--- START ---

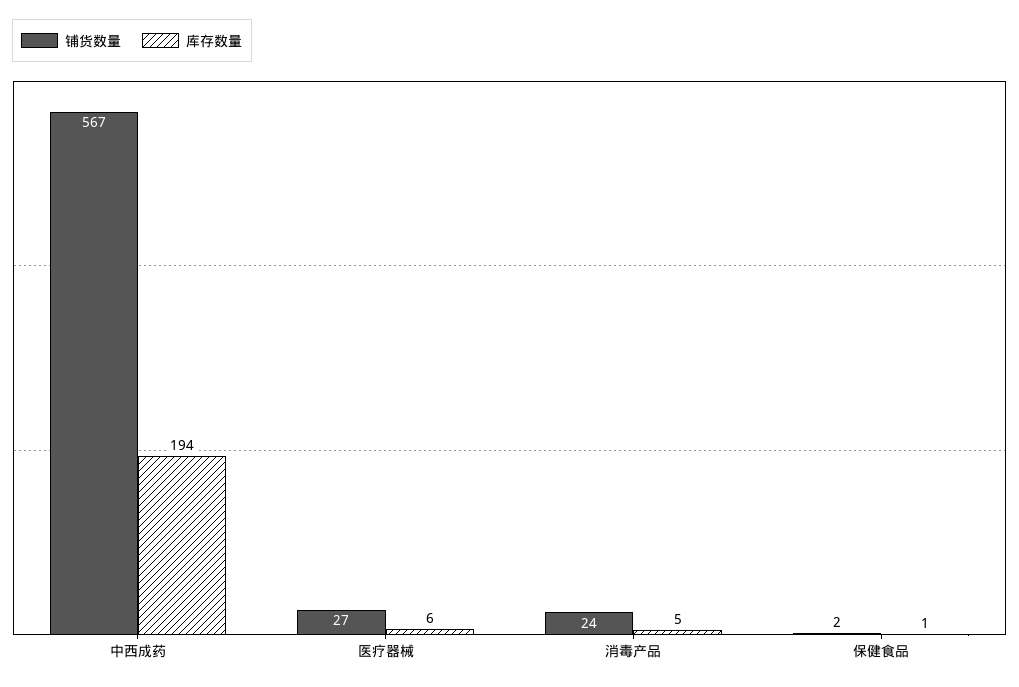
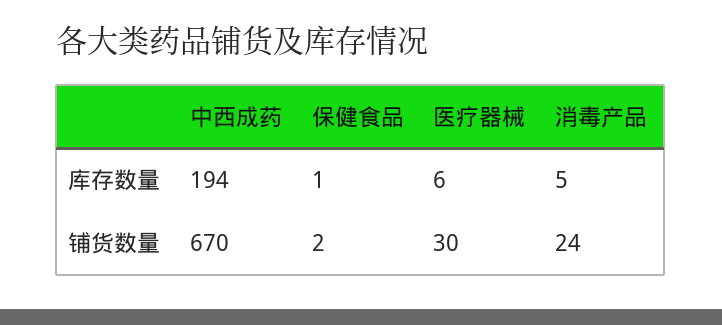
  {
    "铺货数量": {
-     "中西成药": 567,
+     "中西成药": 670,
-     "医疗器械": 27,
+     "医疗器械": 30,
      "消毒产品": 24,
      "保健食品": 2
    },
    "库存数量": {
      "中西成药": 194,
      "医疗器械": 6,
      "消毒产品": 5,
      "保健食品": 1
    }
  }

--- END ---

• Problem requirements:
All of the listing above must be output exactly, except for its pictures.

• Answer area:
  {
    "铺货数量": {
-     "中西成药": 567,
+     "中西成药": 670,
-     "医疗器械": 27,
+     "医疗器械": 30,
      "消毒产品": 24,
      "保健食品": 2
    },
    "库存数量": {
      "中西成药": 194,
      "医疗器械": 6,
      "消毒产品": 5,
      "保健食品": 1
    }
  }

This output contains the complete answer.